Please repeat the lines from the one containing "phylum: Arthropoda" through the last line, and leave the pictures out of your answer.

-------- Supplied records --------

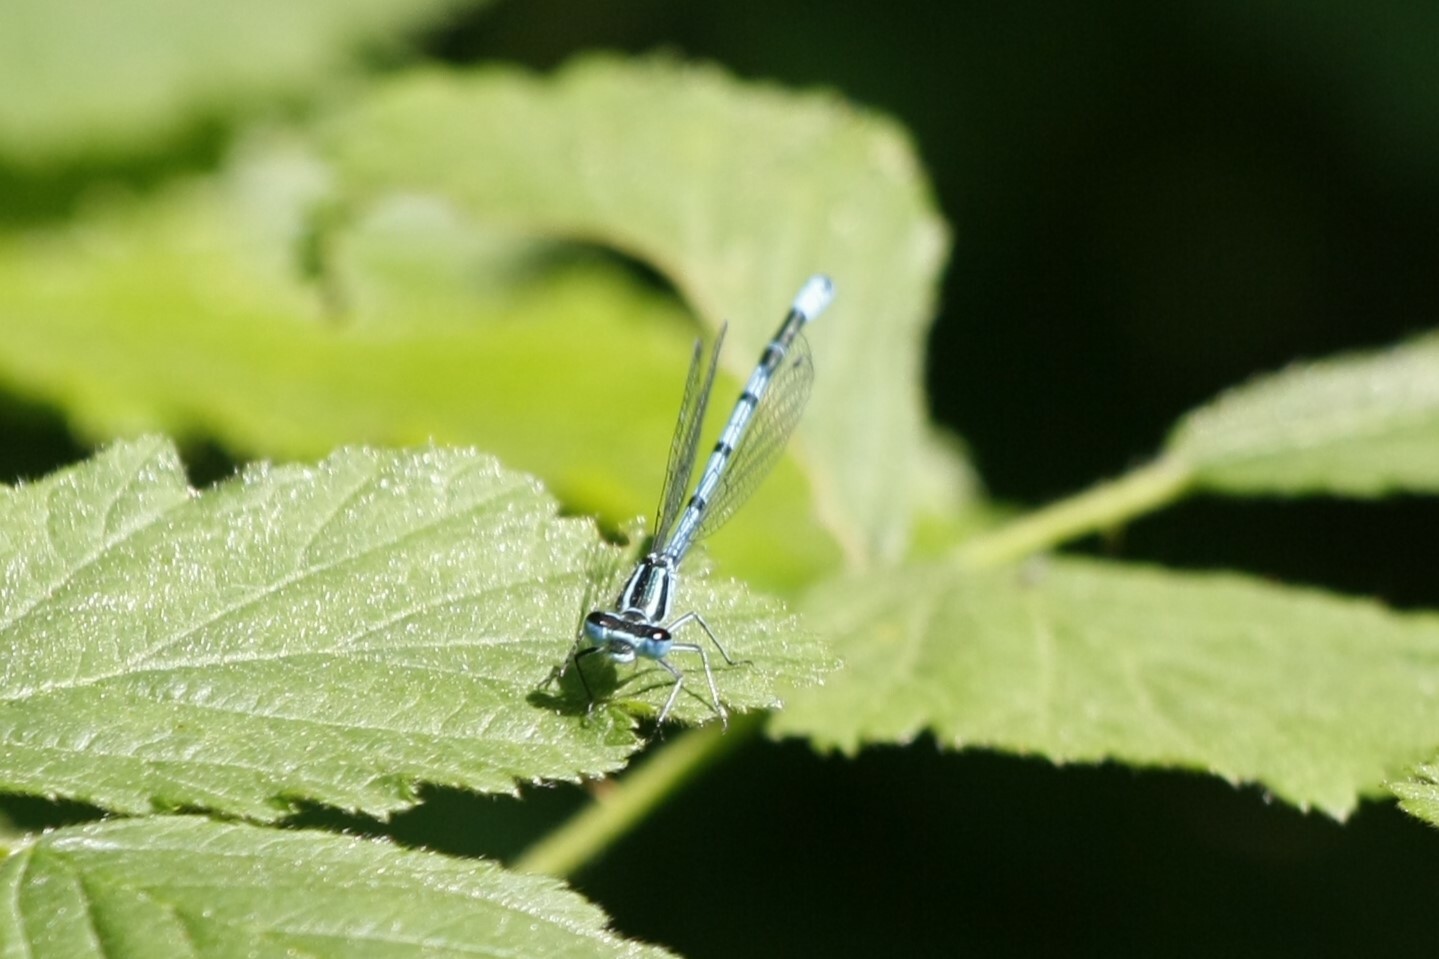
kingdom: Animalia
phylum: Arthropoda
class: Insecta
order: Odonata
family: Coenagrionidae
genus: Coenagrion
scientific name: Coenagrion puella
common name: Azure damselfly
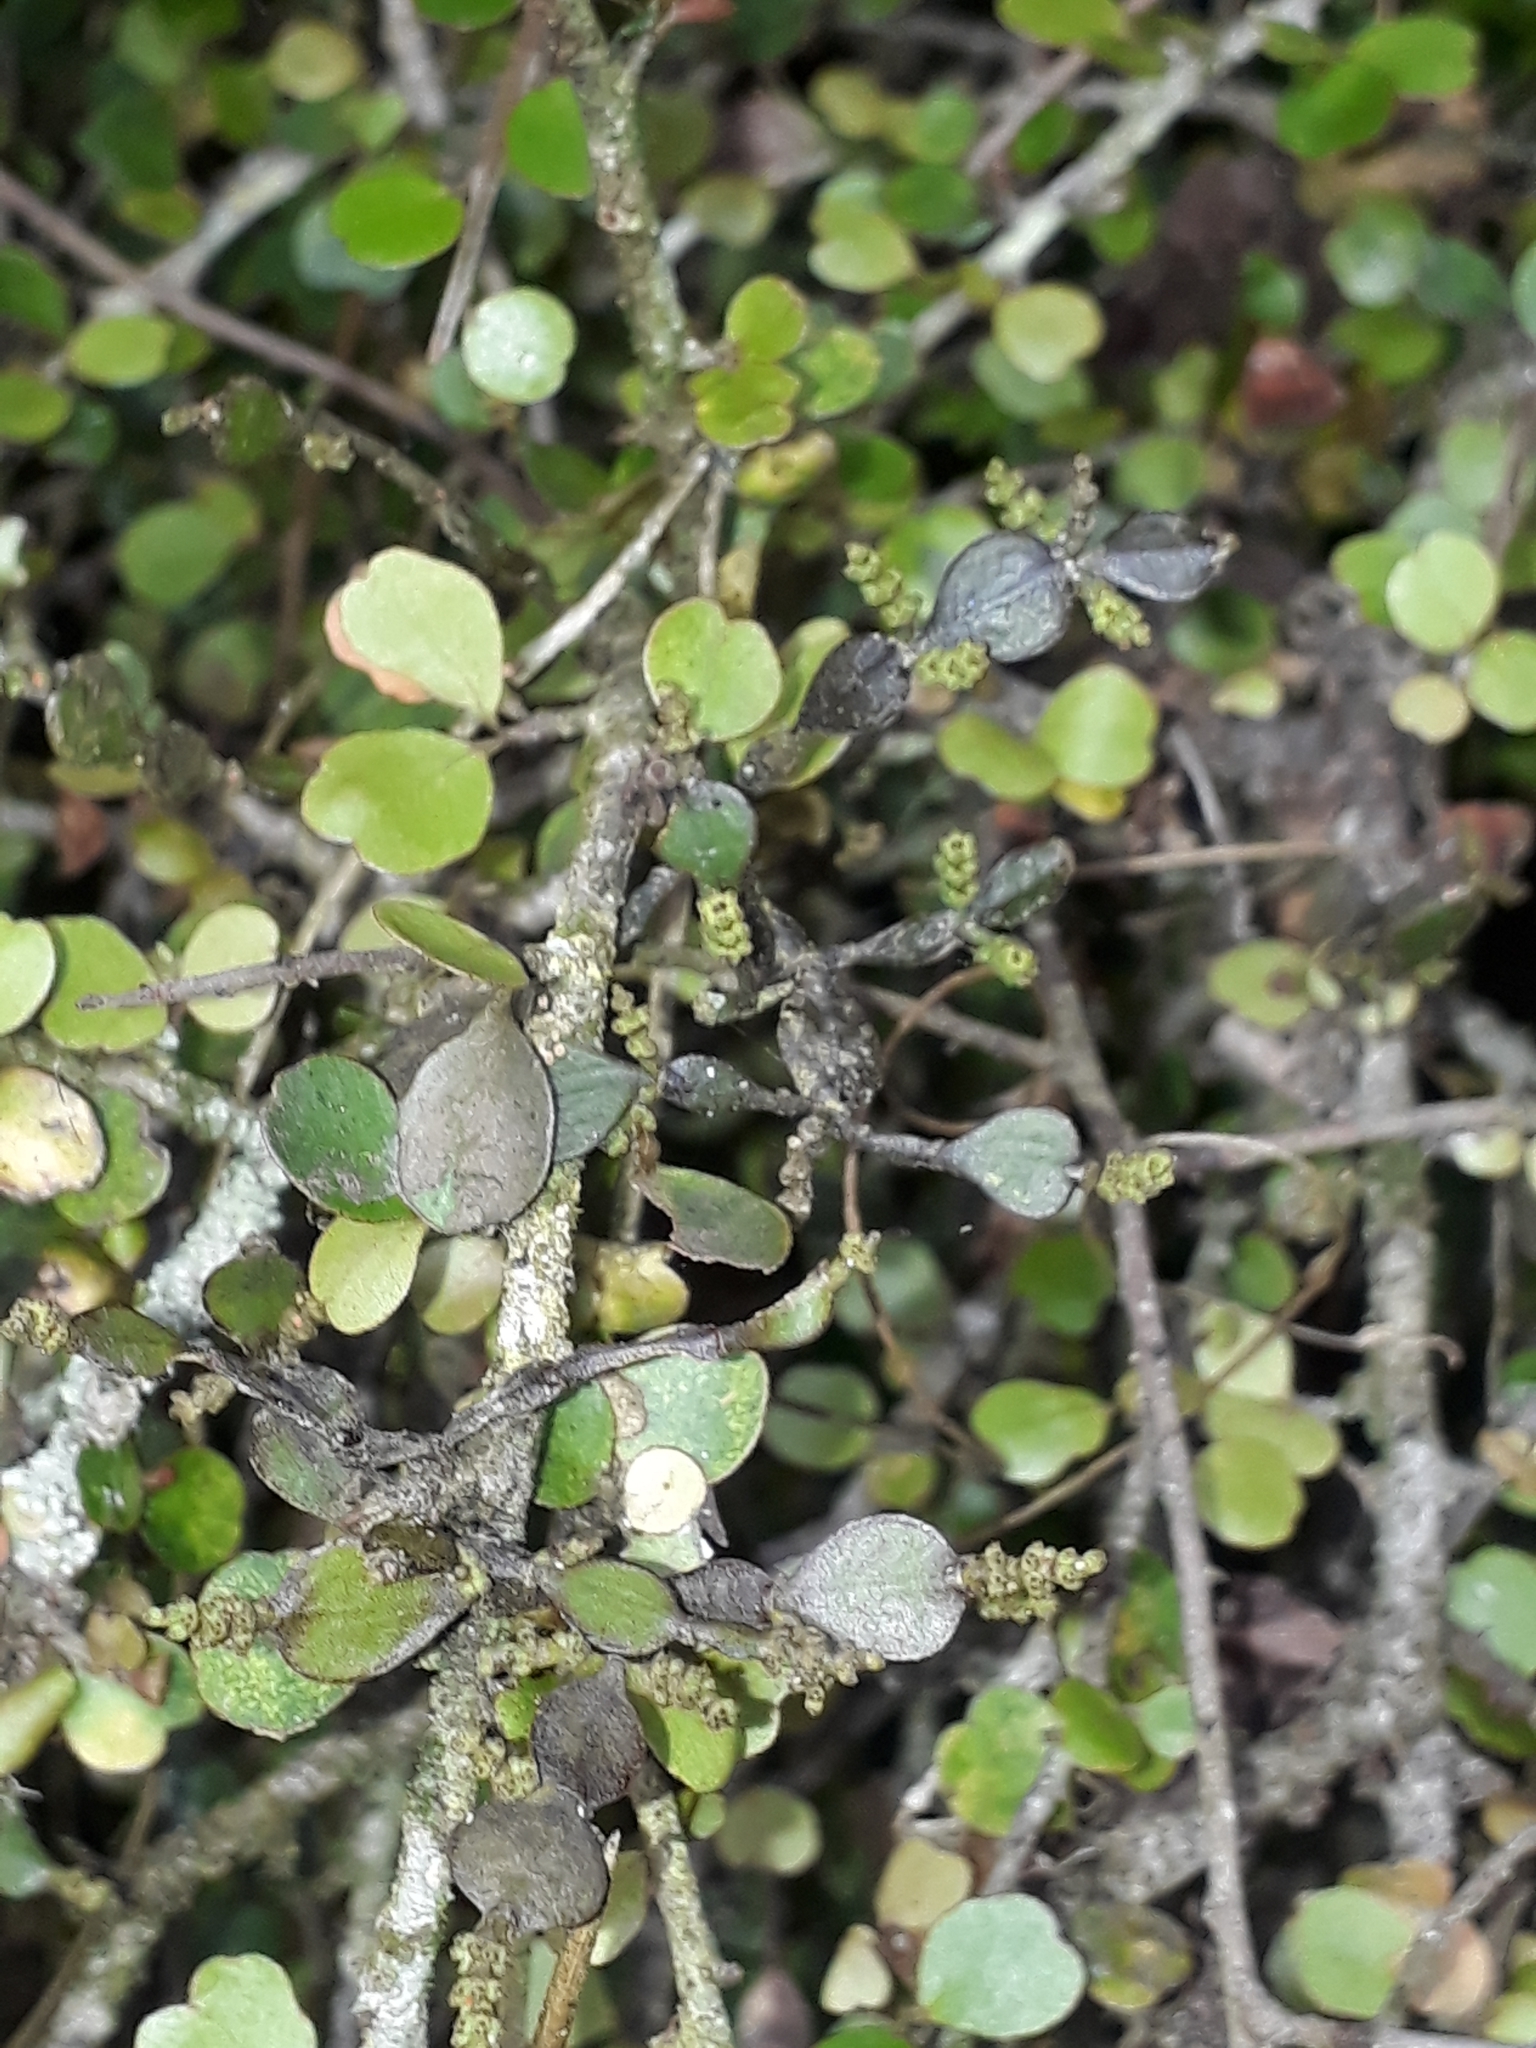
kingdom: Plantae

--------

** Complete answer **
phylum: Arthropoda
class: Insecta
order: Odonata
family: Coenagrionidae
genus: Coenagrion
scientific name: Coenagrion puella
common name: Azure damselfly
kingdom: Plantae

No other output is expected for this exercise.